BEGIN INFORMATION SUPPLIED

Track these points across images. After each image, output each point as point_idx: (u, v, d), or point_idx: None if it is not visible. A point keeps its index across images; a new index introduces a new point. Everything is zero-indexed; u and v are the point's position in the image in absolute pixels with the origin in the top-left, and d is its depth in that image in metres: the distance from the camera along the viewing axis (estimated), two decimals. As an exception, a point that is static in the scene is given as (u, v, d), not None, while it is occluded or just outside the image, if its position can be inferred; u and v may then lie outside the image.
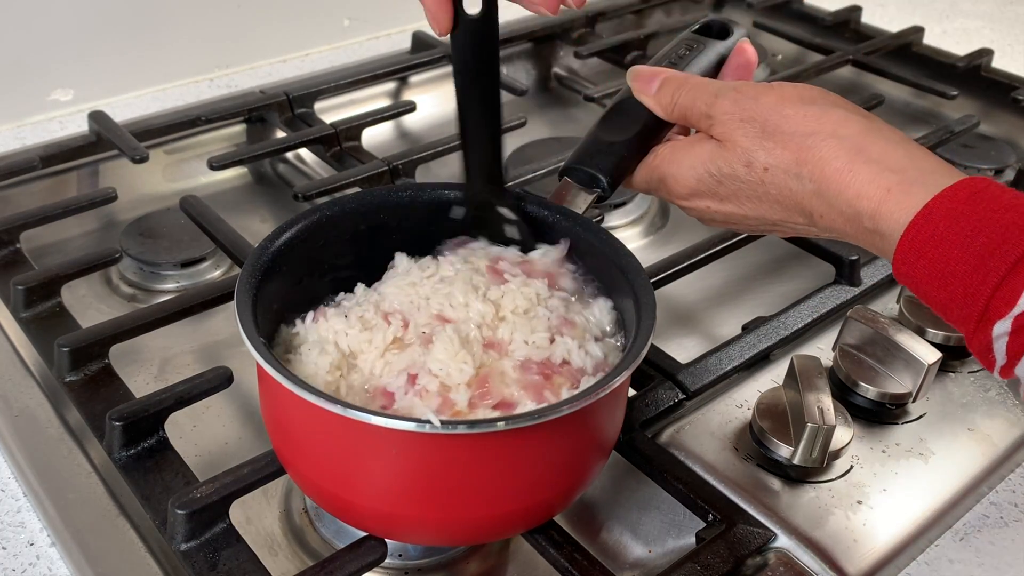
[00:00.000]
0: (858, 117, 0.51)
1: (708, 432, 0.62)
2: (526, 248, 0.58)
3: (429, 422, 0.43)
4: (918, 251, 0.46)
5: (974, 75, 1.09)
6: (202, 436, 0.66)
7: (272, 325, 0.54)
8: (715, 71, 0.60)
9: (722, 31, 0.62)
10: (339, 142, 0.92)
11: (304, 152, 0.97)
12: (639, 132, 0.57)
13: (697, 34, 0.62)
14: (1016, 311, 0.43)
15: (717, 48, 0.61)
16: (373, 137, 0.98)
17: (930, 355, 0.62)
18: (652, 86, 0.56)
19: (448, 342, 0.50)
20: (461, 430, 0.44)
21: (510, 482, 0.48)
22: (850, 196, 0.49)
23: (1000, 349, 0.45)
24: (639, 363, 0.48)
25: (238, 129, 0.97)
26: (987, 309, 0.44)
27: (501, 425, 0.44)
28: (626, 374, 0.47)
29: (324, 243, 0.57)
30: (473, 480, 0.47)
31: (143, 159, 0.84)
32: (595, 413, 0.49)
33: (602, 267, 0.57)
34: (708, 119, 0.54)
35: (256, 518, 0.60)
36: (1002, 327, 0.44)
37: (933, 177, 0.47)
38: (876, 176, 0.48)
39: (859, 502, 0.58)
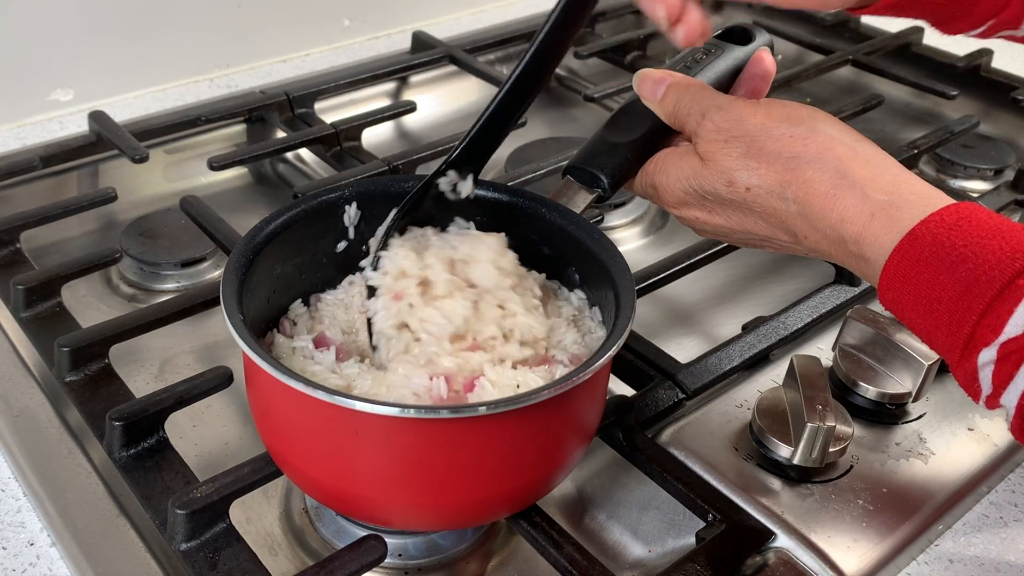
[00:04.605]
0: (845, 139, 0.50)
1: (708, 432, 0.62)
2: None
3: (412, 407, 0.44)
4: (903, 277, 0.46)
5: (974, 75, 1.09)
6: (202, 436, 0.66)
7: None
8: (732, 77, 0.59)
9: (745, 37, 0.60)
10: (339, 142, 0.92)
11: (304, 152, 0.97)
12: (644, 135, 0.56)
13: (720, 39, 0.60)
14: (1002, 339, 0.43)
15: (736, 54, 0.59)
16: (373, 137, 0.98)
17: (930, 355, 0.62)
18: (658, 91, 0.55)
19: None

END INFORMATION SUPPLIED

→ ASSIGNMENT:
Your response should consist solely of the lines from the line with "21: (510, 482, 0.48)" through the last line of the entries above, printed exactly and without pictures.

→ SOLUTION BELOW:
21: (510, 482, 0.48)
22: (850, 196, 0.49)
23: (1000, 349, 0.45)
24: (639, 363, 0.48)
25: (238, 129, 0.97)
26: (987, 309, 0.44)
27: (501, 425, 0.44)
28: (626, 374, 0.47)
29: (324, 243, 0.57)
30: (473, 480, 0.47)
31: (143, 159, 0.84)
32: (595, 413, 0.49)
33: (602, 267, 0.57)
34: (708, 119, 0.54)
35: (256, 518, 0.60)
36: (1002, 327, 0.44)
37: (933, 177, 0.47)
38: (876, 176, 0.48)
39: (859, 502, 0.58)
[00:04.605]
0: (845, 139, 0.50)
1: (708, 432, 0.62)
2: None
3: (412, 407, 0.44)
4: (903, 277, 0.46)
5: (974, 75, 1.09)
6: (202, 436, 0.66)
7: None
8: (732, 77, 0.59)
9: (745, 37, 0.60)
10: (339, 142, 0.92)
11: (304, 152, 0.97)
12: (644, 135, 0.56)
13: (720, 39, 0.60)
14: (1002, 339, 0.43)
15: (736, 54, 0.59)
16: (373, 137, 0.98)
17: (930, 355, 0.62)
18: (658, 91, 0.55)
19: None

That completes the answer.